═══ Given data ═══

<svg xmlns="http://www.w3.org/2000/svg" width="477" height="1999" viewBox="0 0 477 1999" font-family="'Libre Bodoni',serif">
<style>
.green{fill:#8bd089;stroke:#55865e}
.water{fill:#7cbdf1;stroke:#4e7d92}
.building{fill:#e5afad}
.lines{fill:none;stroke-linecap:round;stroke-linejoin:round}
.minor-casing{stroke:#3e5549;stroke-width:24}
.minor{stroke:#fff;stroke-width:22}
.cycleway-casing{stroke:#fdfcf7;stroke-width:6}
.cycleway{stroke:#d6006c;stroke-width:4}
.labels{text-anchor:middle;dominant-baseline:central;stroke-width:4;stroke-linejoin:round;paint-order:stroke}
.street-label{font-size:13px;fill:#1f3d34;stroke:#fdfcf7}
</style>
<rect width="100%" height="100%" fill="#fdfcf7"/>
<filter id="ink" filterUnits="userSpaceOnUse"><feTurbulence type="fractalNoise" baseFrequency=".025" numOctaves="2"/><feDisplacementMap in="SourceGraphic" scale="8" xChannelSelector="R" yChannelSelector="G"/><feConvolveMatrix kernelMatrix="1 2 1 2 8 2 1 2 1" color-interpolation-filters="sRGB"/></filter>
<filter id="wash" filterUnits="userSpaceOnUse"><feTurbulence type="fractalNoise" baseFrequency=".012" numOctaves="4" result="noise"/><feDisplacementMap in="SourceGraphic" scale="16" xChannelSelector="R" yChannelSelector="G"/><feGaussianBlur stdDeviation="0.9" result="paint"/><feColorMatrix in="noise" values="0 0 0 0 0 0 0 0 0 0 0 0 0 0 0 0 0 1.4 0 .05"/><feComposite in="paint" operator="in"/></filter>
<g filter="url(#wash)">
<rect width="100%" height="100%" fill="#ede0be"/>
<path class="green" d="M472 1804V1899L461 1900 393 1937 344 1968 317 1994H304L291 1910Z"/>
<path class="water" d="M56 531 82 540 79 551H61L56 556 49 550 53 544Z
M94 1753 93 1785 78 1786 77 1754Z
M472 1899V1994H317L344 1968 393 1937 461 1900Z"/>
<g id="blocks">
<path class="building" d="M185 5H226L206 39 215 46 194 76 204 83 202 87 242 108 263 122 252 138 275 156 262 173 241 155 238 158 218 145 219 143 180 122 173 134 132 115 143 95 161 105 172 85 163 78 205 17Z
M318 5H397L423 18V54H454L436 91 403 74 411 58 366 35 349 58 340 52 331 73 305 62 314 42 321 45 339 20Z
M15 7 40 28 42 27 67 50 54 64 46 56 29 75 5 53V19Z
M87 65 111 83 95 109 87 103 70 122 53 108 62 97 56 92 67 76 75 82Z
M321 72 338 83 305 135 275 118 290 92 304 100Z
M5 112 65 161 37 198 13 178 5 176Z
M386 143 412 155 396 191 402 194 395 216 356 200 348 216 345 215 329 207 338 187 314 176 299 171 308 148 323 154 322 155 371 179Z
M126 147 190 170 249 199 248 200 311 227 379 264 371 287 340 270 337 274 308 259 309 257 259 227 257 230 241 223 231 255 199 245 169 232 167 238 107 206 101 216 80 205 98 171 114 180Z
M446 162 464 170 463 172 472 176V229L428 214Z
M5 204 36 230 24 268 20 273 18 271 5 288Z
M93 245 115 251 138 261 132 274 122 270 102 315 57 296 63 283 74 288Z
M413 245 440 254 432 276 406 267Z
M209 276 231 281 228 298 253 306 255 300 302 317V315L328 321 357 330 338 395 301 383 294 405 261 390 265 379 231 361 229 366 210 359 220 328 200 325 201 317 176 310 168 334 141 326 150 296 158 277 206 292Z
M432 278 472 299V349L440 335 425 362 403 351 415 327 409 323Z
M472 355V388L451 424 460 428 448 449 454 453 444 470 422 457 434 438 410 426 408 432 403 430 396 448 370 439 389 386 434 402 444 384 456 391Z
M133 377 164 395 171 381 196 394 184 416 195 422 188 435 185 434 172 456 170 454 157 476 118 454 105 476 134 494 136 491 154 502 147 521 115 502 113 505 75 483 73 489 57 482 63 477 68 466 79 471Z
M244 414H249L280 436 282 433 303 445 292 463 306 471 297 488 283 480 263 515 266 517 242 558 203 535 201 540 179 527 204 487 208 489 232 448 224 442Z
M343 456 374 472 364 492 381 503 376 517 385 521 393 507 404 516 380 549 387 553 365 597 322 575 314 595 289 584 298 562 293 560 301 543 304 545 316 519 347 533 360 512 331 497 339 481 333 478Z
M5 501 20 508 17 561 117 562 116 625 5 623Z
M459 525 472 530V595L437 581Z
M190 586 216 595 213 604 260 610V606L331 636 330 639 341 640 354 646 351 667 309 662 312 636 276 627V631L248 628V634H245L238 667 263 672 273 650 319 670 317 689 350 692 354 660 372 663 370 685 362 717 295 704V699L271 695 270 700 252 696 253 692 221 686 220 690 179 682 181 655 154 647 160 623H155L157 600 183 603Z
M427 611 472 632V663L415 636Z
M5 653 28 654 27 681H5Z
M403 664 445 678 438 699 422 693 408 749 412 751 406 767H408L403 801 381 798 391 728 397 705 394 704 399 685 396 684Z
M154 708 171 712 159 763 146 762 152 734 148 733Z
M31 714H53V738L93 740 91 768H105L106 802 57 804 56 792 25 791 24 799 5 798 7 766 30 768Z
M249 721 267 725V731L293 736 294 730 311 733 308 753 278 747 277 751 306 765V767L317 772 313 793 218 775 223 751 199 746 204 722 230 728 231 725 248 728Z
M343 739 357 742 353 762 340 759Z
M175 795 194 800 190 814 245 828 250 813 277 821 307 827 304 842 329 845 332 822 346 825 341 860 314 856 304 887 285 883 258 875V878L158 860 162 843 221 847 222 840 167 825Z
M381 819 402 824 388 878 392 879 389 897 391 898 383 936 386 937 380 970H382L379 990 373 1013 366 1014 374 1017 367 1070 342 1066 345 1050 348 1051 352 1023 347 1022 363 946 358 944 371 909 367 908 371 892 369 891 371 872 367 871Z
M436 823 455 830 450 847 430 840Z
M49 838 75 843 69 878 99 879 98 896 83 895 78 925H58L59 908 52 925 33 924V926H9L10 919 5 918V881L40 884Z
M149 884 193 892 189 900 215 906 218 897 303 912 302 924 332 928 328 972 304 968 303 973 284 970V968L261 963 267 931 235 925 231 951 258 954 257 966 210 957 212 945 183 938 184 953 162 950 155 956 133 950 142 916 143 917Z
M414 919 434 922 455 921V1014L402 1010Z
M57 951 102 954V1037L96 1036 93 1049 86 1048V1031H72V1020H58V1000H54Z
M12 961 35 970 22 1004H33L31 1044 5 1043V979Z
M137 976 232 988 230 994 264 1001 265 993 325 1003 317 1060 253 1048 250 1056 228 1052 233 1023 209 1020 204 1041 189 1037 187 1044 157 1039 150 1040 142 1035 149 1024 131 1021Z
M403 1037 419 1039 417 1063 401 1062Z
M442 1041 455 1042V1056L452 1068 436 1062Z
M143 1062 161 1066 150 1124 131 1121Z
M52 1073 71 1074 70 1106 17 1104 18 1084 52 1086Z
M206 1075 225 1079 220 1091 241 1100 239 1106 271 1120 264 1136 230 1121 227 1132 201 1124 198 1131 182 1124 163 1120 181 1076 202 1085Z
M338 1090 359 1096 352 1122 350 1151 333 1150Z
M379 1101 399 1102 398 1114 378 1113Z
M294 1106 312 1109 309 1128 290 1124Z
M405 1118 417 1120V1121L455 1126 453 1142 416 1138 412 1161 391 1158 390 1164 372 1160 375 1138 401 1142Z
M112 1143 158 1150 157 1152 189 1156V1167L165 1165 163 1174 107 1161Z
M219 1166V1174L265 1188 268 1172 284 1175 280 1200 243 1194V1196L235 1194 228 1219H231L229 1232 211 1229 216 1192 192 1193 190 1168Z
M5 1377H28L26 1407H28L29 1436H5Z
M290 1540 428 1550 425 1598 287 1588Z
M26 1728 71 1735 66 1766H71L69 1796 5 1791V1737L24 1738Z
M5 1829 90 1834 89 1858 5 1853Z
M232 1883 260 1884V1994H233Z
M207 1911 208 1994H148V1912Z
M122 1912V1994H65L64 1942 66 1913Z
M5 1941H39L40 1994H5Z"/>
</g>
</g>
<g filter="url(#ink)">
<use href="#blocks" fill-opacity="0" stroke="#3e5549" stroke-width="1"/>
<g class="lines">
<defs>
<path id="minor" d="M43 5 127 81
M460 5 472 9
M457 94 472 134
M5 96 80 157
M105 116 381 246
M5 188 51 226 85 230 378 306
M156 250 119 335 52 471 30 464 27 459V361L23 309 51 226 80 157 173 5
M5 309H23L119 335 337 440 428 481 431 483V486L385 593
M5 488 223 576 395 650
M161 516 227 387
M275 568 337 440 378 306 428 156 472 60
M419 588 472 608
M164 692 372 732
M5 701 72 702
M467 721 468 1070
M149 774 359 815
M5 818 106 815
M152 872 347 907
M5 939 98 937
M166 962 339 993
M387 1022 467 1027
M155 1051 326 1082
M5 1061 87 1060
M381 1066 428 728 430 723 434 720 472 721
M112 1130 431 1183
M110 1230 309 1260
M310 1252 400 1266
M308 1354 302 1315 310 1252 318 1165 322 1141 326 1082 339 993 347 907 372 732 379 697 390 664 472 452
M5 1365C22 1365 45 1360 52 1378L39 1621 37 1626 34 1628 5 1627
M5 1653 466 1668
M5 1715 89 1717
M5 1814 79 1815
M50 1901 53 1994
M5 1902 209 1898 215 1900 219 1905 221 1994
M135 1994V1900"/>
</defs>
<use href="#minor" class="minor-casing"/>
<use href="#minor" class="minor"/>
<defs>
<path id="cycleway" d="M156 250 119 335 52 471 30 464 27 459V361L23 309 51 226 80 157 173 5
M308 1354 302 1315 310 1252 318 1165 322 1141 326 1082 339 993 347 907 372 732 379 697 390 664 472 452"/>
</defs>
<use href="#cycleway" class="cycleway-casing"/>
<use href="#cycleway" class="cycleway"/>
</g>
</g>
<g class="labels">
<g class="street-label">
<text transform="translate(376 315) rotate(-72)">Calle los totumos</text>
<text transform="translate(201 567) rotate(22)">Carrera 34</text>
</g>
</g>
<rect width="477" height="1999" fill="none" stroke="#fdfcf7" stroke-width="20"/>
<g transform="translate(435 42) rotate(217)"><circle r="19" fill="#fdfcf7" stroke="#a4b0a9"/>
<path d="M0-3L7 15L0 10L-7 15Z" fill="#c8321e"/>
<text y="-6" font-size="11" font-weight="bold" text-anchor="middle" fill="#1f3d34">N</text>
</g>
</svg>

═══

*How to complete this task*. Reproduce each line of the data containing the word "feTurbulence".

*Exercise result*.
<filter id="ink" filterUnits="userSpaceOnUse"><feTurbulence type="fractalNoise" baseFrequency=".025" numOctaves="2"/><feDisplacementMap in="SourceGraphic" scale="8" xChannelSelector="R" yChannelSelector="G"/><feConvolveMatrix kernelMatrix="1 2 1 2 8 2 1 2 1" color-interpolation-filters="sRGB"/></filter>
<filter id="wash" filterUnits="userSpaceOnUse"><feTurbulence type="fractalNoise" baseFrequency=".012" numOctaves="4" result="noise"/><feDisplacementMap in="SourceGraphic" scale="16" xChannelSelector="R" yChannelSelector="G"/><feGaussianBlur stdDeviation="0.9" result="paint"/><feColorMatrix in="noise" values="0 0 0 0 0 0 0 0 0 0 0 0 0 0 0 0 0 1.4 0 .05"/><feComposite in="paint" operator="in"/></filter>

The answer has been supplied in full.